Volume 457: debated on Monday 19 February 2007

To ask the Secretary of State for the Home Department what consultation was undertaken on Prison Service Order Number 4950; and what representations were received. (120937)

The current edition of the Prison Service Order was published in December 2006 following consultation with, among others: the Youth Justice Board; the Department for Education and Skills; the Department of Health; governors/directors of young offender institutions; the Prison Governors' and Prison Officers' Associations; HM Inspectorate of Prisons; and the Independent Monitoring Boards Secretariat. Responses were received from 53 bodies or individuals.

To ask the Secretary of State for the Home Department what advice his Department makes available to (a) children, (b) their representatives and (c) their family members on the regime to which they are entitled under Prison Service Order 4950 on regimes for children in prisons; and for what reason (i) girls are no longer treated separately under the order, (ii) the requirement for prison staff to have training in dealing with girls was removed, (iii) the specification on hours to be spent out of the prison cell on purposeful activity was removed, (iv) the mandatory minimum number of hours of education was removed and (v) the requirement to produce records of achievement for children was removed. (120938)

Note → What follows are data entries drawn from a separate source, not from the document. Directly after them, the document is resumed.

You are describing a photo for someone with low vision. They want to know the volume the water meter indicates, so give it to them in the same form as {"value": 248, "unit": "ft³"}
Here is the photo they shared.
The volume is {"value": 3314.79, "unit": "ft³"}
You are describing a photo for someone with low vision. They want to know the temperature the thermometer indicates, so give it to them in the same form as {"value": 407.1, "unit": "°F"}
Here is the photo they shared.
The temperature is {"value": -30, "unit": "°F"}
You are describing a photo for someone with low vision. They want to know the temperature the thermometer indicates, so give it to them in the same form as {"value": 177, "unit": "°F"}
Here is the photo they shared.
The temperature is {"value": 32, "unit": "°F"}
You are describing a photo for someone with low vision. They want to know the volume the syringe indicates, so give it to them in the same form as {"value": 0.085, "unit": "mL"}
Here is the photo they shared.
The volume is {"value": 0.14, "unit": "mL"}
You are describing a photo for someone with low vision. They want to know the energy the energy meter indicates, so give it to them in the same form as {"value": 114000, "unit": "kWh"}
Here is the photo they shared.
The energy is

Young people newly received into custody must be given information about the establishment and a sentence plan. General information for families and others can be accessed on HM Prison Service's website or requested from the local establishment. Prison Service Order 4950 is complemented by a service level agreement between the Youth Justice Board and the Prison Service, which contains a specific service specification for the service's five dedicated girls' units. The PSO requires that staff working with under-18s should receive specialist training as specified in the SLA. Training is currently provided through the Juvenile Awareness Staff Programme, which contains elements specific to young women. The SLA sets a level of at least 10 hours a day for time out of cell. The under-18 version of the Offender's Learning Journey (OLJ), the specification for the learning and skills delivery service, requires each learner to receive 25 hours learning a week. The SLA reinforces this with the requirement that young people in young offender institutions receive an average of 25 hours of education, training and personal development activity each week. The OLJ requires that every young person should have an Individual Learning Plan, which the learning provider is required to pass on as young people transfer between custodial institutions and, through the youth offending team, to the responsible learning provider following release.